Microbiological Analysis
Ground beef samples were thawed out in the walk-in cooler for 48 hours, and 25 grams of each sample was placed in a stomacher bag with addition of 225 ml of tryptic soy broth (TSB). After stomaching at 230 rpm for 1 min, ground beef samples were incubated at 41oC for 18±2 hr. After enrichment, enriched ground beef broths were subjected to BAX® system (Dupont Qualicon, Wilmington, Del.) detect the six non-O157 STECs (O26, O45, O103, O111, O121, and O145). 
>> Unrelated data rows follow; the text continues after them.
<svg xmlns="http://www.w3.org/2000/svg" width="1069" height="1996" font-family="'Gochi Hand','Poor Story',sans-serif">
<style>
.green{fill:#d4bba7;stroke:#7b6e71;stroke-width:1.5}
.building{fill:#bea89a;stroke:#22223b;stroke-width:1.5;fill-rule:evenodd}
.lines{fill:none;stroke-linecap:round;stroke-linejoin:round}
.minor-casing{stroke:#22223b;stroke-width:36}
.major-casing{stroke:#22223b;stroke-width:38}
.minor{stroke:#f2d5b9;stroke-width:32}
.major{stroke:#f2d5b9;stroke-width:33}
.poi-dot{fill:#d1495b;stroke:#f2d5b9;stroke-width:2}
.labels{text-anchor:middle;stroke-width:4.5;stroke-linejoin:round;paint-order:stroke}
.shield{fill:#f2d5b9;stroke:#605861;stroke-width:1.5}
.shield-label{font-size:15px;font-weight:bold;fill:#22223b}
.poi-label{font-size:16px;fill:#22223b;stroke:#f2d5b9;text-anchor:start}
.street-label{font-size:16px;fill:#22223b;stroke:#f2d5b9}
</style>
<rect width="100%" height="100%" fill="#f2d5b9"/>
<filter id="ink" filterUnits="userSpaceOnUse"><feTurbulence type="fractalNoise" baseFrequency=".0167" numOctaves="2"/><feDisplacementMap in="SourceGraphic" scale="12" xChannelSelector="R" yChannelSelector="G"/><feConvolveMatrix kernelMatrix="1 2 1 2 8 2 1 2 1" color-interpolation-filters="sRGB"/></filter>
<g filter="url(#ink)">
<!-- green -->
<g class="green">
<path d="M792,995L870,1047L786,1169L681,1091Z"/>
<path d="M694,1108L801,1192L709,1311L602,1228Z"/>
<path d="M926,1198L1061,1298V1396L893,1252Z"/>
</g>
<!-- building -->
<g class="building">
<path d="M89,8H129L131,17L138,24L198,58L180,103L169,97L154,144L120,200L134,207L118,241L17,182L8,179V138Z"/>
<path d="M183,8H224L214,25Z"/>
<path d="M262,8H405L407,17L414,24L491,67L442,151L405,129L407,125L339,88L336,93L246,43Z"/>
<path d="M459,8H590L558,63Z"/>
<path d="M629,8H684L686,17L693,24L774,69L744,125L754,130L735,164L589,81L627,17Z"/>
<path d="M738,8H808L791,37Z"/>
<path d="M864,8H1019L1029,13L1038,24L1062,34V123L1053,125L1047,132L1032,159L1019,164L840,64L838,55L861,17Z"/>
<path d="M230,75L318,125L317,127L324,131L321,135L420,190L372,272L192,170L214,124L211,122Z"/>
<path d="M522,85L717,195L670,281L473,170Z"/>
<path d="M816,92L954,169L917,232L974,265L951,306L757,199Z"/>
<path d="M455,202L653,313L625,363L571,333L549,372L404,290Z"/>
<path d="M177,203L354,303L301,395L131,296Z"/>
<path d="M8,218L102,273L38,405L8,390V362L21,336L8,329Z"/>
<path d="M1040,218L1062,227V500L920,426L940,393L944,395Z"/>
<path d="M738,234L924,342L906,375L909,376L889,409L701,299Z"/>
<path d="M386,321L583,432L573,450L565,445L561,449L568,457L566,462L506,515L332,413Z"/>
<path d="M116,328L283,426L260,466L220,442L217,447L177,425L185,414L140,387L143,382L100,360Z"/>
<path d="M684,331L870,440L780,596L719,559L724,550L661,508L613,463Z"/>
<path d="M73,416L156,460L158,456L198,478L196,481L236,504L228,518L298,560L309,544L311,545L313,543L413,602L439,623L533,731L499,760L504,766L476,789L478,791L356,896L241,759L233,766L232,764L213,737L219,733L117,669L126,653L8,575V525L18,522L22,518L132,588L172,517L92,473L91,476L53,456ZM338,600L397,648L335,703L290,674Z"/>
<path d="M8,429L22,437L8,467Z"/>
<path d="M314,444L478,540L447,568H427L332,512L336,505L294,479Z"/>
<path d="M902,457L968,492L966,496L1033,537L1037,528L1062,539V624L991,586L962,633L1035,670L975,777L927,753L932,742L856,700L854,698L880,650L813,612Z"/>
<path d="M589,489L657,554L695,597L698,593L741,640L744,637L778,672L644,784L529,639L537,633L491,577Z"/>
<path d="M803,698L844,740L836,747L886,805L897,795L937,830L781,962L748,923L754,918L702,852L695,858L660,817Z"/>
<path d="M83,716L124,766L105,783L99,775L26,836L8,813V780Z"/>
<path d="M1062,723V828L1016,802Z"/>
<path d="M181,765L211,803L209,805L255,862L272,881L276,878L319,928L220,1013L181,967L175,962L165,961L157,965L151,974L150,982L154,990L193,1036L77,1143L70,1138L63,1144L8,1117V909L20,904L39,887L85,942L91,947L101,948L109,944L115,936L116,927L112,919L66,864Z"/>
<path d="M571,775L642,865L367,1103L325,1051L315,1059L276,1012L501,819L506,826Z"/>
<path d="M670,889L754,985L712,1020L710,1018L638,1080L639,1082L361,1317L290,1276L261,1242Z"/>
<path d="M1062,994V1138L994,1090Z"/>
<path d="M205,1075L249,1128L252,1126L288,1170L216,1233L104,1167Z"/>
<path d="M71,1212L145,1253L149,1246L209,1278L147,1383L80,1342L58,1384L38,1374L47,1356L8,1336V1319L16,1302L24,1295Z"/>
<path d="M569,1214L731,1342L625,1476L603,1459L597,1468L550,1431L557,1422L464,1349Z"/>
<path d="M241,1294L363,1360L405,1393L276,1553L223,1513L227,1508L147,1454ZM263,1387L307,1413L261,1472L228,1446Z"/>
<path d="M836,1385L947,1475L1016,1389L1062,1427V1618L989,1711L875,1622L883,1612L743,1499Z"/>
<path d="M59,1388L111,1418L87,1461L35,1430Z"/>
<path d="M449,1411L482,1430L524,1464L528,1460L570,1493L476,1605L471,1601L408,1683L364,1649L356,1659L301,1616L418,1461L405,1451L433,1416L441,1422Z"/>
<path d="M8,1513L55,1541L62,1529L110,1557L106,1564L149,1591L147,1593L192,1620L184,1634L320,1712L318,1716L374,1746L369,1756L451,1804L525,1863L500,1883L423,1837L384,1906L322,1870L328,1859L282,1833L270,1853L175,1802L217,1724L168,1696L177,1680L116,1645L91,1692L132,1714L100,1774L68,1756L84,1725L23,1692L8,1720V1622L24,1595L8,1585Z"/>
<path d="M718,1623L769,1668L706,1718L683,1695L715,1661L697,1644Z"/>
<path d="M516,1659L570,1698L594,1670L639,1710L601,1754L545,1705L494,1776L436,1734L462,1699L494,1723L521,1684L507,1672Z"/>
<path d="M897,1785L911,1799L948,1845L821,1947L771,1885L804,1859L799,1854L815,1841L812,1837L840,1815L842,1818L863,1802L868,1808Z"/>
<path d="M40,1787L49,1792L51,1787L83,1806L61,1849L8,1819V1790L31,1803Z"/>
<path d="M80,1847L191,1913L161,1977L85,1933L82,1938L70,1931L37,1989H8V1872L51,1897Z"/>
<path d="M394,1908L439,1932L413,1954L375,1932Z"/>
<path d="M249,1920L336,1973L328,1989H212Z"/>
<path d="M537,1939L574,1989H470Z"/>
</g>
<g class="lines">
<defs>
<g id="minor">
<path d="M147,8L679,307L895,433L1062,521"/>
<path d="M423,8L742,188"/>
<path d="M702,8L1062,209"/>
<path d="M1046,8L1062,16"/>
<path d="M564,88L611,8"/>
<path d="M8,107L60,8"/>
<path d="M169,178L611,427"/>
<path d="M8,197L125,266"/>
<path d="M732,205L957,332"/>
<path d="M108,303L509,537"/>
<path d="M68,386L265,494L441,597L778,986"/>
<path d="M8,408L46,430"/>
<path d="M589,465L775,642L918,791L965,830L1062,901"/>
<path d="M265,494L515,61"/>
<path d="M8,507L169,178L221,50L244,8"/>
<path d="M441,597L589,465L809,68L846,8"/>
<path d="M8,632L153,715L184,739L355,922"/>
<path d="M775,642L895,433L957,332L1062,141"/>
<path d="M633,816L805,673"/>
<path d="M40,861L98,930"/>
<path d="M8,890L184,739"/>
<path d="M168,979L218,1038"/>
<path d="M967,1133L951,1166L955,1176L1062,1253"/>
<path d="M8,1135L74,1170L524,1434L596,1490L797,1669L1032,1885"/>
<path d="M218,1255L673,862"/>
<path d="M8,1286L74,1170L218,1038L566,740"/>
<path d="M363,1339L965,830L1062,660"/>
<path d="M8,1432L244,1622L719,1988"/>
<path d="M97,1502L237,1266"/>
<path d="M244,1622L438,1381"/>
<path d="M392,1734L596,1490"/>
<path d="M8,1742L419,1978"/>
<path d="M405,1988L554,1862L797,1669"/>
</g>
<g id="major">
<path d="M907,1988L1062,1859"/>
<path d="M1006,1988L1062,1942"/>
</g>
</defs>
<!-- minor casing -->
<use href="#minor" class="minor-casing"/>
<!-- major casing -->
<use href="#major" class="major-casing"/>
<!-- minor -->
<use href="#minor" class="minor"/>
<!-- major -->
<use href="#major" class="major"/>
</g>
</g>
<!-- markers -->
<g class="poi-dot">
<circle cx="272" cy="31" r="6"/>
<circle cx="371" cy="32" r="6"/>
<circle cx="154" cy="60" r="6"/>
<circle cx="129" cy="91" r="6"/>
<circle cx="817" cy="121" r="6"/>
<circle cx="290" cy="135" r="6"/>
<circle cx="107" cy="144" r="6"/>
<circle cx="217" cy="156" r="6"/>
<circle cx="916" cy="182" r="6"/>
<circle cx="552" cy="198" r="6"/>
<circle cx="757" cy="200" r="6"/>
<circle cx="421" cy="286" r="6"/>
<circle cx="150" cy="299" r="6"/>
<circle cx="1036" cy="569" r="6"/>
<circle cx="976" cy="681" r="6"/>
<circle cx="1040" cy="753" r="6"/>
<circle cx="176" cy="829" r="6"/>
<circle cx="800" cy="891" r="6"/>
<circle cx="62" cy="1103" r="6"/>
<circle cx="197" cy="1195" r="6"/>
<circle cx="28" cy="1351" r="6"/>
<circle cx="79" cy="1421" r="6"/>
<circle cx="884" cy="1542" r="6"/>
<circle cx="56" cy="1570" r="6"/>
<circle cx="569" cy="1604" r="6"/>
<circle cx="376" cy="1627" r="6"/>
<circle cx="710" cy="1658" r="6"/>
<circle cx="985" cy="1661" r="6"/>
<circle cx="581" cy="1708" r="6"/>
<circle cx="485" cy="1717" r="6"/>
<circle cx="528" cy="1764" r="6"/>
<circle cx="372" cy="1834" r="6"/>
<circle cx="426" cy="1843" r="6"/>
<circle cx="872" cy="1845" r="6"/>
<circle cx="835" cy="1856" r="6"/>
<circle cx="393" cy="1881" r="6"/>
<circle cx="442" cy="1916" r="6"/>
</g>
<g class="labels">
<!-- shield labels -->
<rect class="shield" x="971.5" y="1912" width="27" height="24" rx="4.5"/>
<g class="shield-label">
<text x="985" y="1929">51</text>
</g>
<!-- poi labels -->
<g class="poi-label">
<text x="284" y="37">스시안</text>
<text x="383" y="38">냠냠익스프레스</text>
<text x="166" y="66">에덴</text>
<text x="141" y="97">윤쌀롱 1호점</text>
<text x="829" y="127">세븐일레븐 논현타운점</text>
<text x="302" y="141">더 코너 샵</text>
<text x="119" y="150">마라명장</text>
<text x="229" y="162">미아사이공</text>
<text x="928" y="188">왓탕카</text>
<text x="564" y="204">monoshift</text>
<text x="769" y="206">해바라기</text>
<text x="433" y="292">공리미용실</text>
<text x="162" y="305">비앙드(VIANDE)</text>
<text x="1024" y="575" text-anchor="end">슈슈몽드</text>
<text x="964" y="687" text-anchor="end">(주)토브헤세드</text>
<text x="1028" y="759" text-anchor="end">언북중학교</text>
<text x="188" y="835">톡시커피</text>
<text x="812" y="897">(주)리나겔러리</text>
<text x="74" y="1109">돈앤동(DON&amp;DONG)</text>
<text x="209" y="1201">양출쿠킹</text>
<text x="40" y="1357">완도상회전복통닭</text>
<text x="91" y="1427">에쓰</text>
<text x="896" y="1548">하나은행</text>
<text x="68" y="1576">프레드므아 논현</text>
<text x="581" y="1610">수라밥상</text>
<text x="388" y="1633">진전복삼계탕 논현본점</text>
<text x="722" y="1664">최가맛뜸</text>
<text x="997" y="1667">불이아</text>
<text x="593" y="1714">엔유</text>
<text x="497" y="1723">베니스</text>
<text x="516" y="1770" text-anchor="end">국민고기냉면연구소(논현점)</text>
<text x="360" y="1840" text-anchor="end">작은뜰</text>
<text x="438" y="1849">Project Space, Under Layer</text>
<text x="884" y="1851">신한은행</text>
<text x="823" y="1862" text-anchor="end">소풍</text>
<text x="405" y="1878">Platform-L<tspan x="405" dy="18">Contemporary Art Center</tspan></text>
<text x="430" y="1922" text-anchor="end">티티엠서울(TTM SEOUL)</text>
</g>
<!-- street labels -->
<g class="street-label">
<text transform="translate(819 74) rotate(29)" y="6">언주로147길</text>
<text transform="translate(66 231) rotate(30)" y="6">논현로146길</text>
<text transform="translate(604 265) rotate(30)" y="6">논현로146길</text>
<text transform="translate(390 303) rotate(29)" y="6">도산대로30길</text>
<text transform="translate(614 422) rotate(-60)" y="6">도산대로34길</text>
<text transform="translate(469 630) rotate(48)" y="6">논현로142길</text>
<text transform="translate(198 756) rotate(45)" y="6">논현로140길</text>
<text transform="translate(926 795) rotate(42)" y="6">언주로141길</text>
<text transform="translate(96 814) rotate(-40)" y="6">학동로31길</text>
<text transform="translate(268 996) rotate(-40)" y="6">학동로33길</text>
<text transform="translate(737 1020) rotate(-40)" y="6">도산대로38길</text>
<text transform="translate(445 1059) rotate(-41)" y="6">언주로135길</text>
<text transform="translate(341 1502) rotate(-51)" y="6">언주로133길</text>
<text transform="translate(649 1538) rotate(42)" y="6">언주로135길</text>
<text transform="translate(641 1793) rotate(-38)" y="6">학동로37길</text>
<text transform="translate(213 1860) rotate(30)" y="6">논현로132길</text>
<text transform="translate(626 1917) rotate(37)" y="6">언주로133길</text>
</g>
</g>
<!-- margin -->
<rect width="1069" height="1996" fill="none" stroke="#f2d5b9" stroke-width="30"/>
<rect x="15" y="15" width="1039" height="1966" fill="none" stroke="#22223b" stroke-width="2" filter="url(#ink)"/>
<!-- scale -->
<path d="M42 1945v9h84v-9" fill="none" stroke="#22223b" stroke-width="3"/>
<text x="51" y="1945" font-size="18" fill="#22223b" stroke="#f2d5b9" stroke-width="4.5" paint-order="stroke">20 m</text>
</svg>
For BAX DNA isolation, 200 μl of BAX DNA lysis were mixed with 20 μl of sample. The cells were first lyzed at 37°C for 20 min, and followed by 95°C for 10 min. After cooling at 4°C for 5 min, DNA was loaded onto STEC stx/ eae screening kits (Dupont Qualicon, Wilmington, Del.) for STEC screening test, and positive samples would be further subjected to BAX using STEC Panel 1 and STEC Panel 2 kits to determine the presence of serotypes. IMS were performed with Dynabeads using the BeadRetrievertm instrument. All ground beef samples were subjected to IMS by mixing 1 mL of the enriched samples with 20 μL of anti-non-O157 beads (Dynal, Lake Success, NY), including O26, O103, O111, and o145. Beads were washed three times in PBS-Tween 20, and 50 μL of the bead-bacteria mixture of E. coli O157 beads were spread onto Rainbow® Agar plates (Biolog Inc., Hayward California). The plates were incubated at 37°C overnight. All morphologically different colonies from Rainbow® Agar plates were tested against serogroup-specific antisera by a slide agglutination test (DrySpot, Oxoid). The blue polystyrene latex particles used in the kit are coated with an antibody against the E. coli O26, O103, O111 or O145 somatic antigen. When these latex particles were mixed with fresh colonies of E. coli O26, O103, O111 or O145, the bacteria bound to the antibody causing the latex particles to agglutinate (positive reaction).

Findings

Experiment 1: Prevalence rates of the non-O157 STEC in ground beef samples The results of this study indicated that the prevalence of non-O157 STEC was 0.9% in the ground beef samples (Table 1). Detection of only stx- or eae-genes was in 2.4% and 2.3% of samples, respectively. In addition, ground beef made of different part of meat from the carcass, such as round, chuck or sirloin, wasn’t related to the detection of the non-O157 STEC; however, non-O157 STECs were frequently isolated from the 85/15 (lean/fat) portion of ground beef products (Table 2). In this study, a total of 12 STEC isolates were obtained in the commercial ground beef, and the most common O groups detected were O26 (n=4), followed by O103 (n=3), O45 (n=2), O145 (n=2), and O121 (n=1); nevertheless, serotype O111 was not isolated from the ground beef in this study (Table 2).